Collected data:
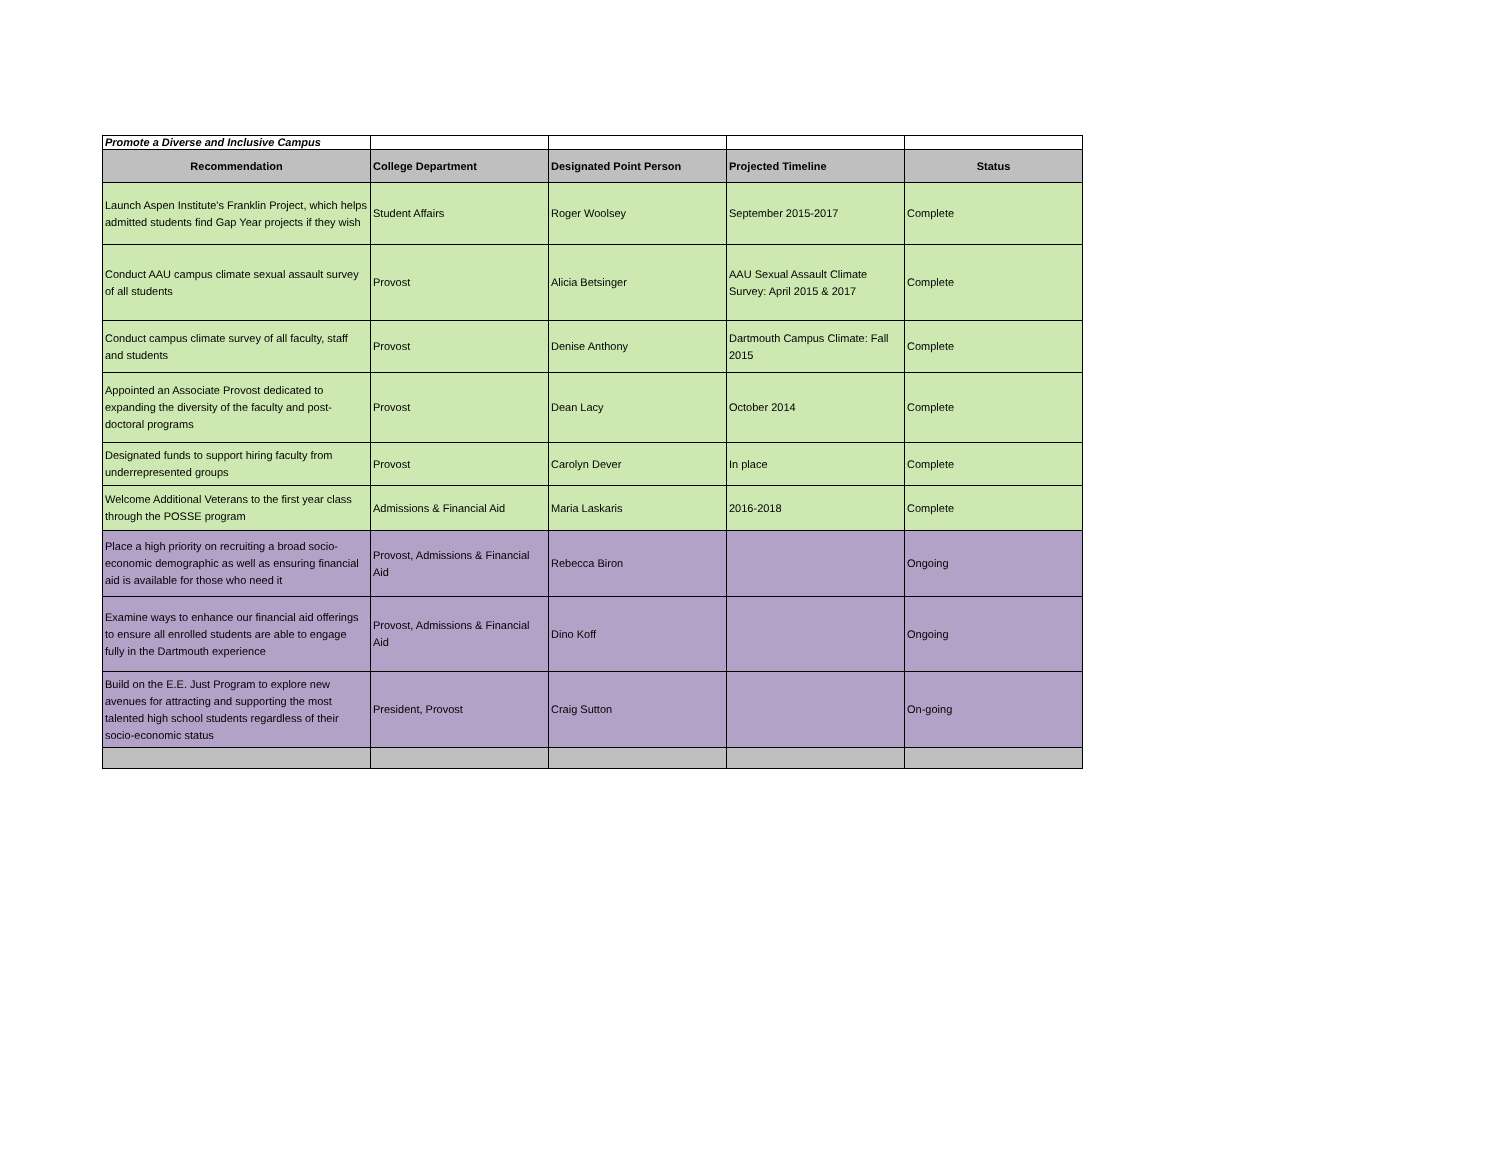| Promote a Diverse and Inclusive Campus | | | | |
| Recommendation | College Department | Designated Point Person | Projected Timeline | Status |
| Launch Aspen Institute's Franklin Project, which helps admitted students find Gap Year projects if they wish | Student Affairs | Roger Woolsey | September 2015-2017 | Complete |
| Conduct AAU campus climate sexual assault survey of all students | Provost | Alicia Betsinger | AAU Sexual Assault Climate Survey: April 2015 & 2017 | Complete |
| Conduct campus climate survey of all faculty, staff and students | Provost | Denise Anthony | Dartmouth Campus Climate: Fall 2015 | Complete |
| Appointed an Associate Provost dedicated to expanding the diversity of the faculty and post-doctoral programs | Provost | Dean Lacy | October 2014 | Complete |
| Designated funds to support hiring faculty from underrepresented groups | Provost | Carolyn Dever | In place | Complete |
| Welcome Additional Veterans to the first year class through the POSSE program | Admissions & Financial Aid | Maria Laskaris | 2016-2018 | Complete |
| Place a high priority on recruiting a broad socio-economic demographic as well as ensuring financial aid is available for those who need it | Provost, Admissions & Financial Aid | Rebecca Biron | | Ongoing |
| Examine ways to enhance our financial aid offerings to ensure all enrolled students are able to engage fully in the Dartmouth experience | Provost, Admissions & Financial Aid | Dino Koff | | Ongoing |
| Build on the E.E. Just Program to explore new avenues for attracting and supporting the most talented high school students regardless of their socio-economic status | President, Provost | Craig Sutton | | On-going |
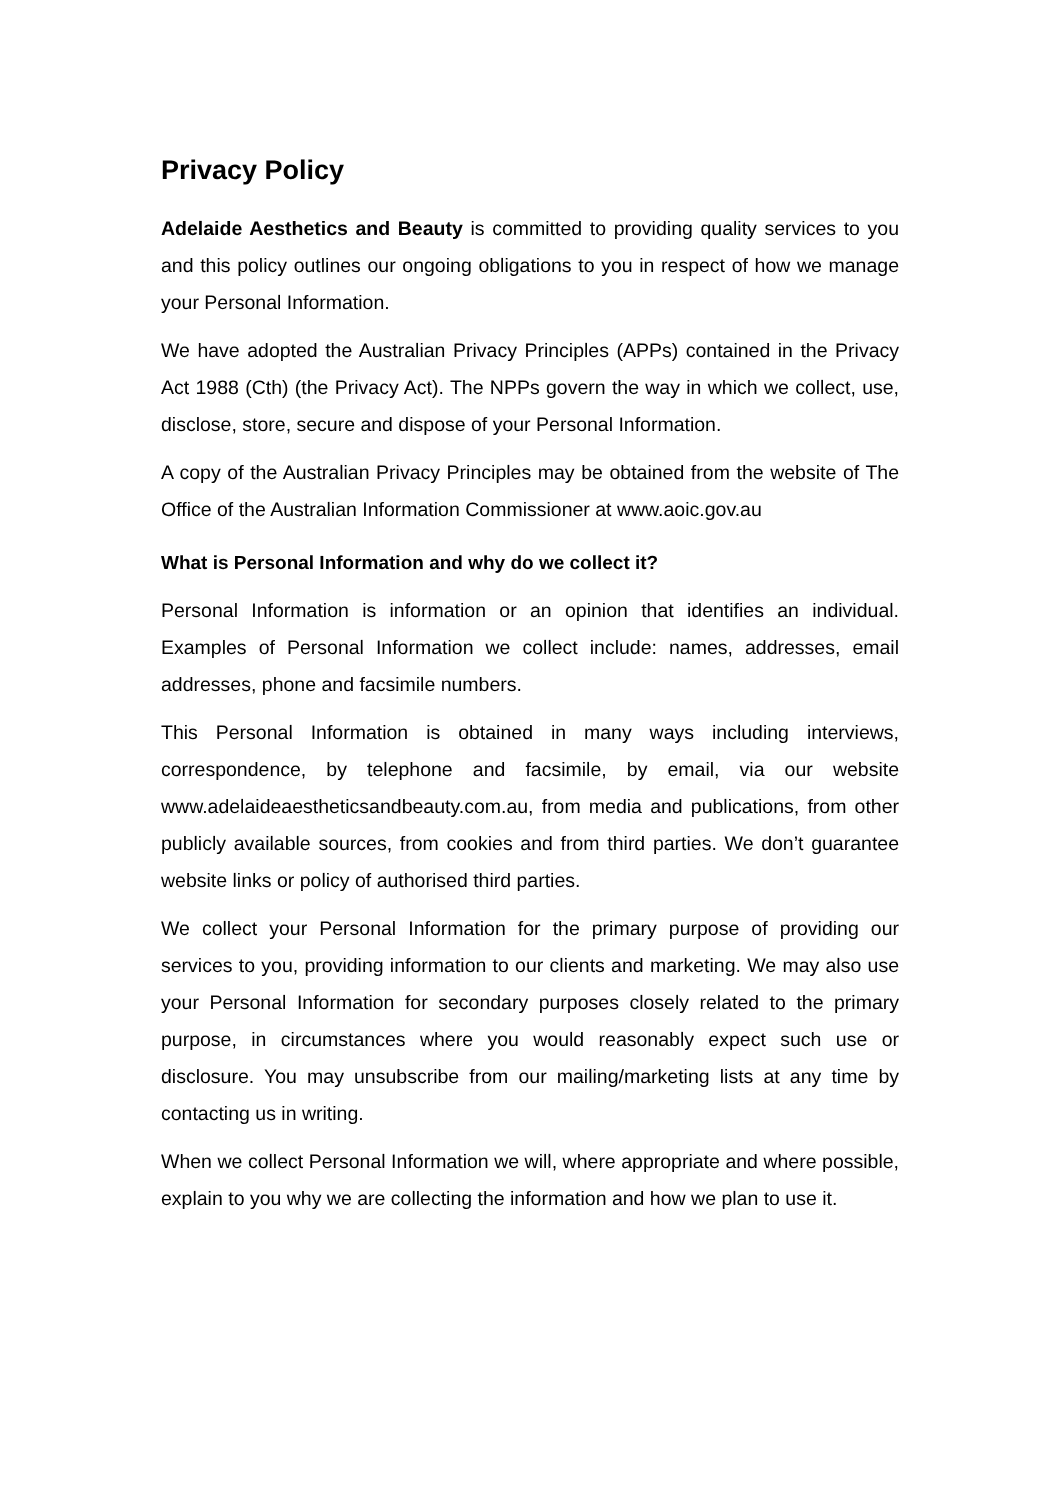Privacy Policy
Adelaide Aesthetics and Beauty is committed to providing quality services to you and this policy outlines our ongoing obligations to you in respect of how we manage your Personal Information.
We have adopted the Australian Privacy Principles (APPs) contained in the Privacy Act 1988 (Cth) (the Privacy Act). The NPPs govern the way in which we collect, use, disclose, store, secure and dispose of your Personal Information.
A copy of the Australian Privacy Principles may be obtained from the website of The Office of the Australian Information Commissioner at www.aoic.gov.au
What is Personal Information and why do we collect it?
Personal Information is information or an opinion that identifies an individual. Examples of Personal Information we collect include: names, addresses, email addresses, phone and facsimile numbers.
This Personal Information is obtained in many ways including interviews, correspondence, by telephone and facsimile, by email, via our website www.adelaideaestheticsandbeauty.com.au, from media and publications, from other publicly available sources, from cookies and from third parties. We don’t guarantee website links or policy of authorised third parties.
We collect your Personal Information for the primary purpose of providing our services to you, providing information to our clients and marketing. We may also use your Personal Information for secondary purposes closely related to the primary purpose, in circumstances where you would reasonably expect such use or disclosure. You may unsubscribe from our mailing/marketing lists at any time by contacting us in writing.
When we collect Personal Information we will, where appropriate and where possible, explain to you why we are collecting the information and how we plan to use it.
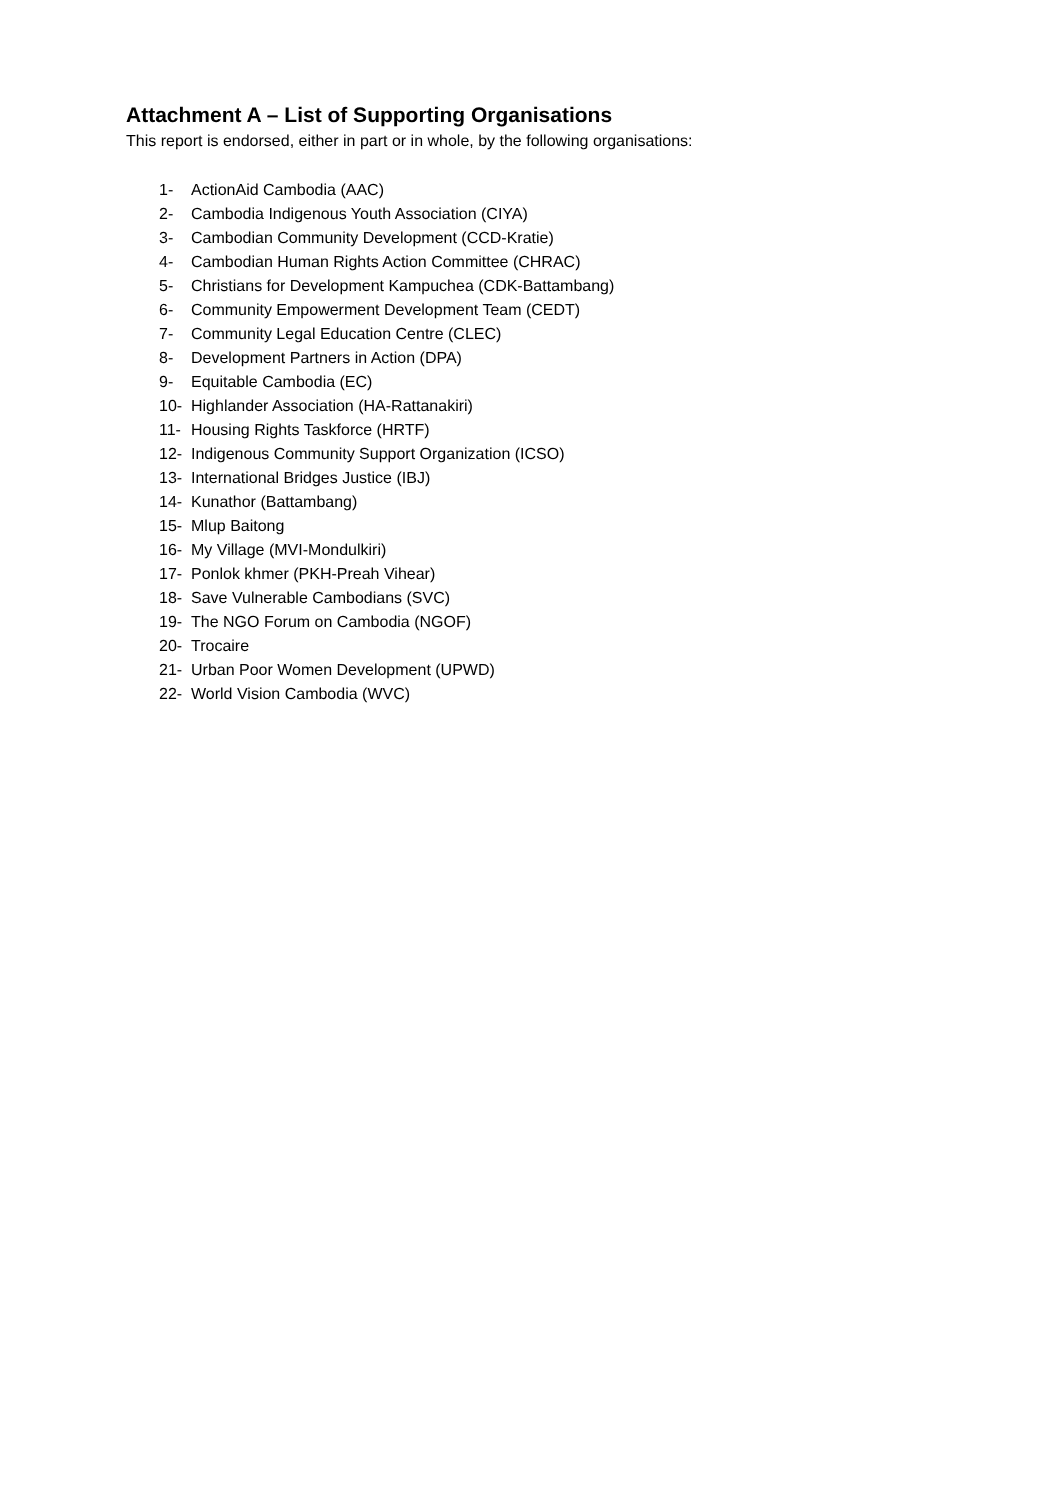Attachment A – List of Supporting Organisations
This report is endorsed, either in part or in whole, by the following organisations:
1- ActionAid Cambodia (AAC)
2- Cambodia Indigenous Youth Association (CIYA)
3- Cambodian Community Development (CCD-Kratie)
4- Cambodian Human Rights Action Committee (CHRAC)
5- Christians for Development Kampuchea (CDK-Battambang)
6- Community Empowerment Development Team (CEDT)
7- Community Legal Education Centre (CLEC)
8- Development Partners in Action (DPA)
9- Equitable Cambodia (EC)
10- Highlander Association (HA-Rattanakiri)
11- Housing Rights Taskforce (HRTF)
12- Indigenous Community Support Organization (ICSO)
13- International Bridges Justice (IBJ)
14- Kunathor (Battambang)
15- Mlup Baitong
16- My Village (MVI-Mondulkiri)
17- Ponlok khmer (PKH-Preah Vihear)
18- Save Vulnerable Cambodians (SVC)
19- The NGO Forum on Cambodia (NGOF)
20- Trocaire
21- Urban Poor Women Development (UPWD)
22- World Vision Cambodia (WVC)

## Task goal
Your answer should be one number, the count of lines in the records that contain the word "Admissions".

## Your solution
3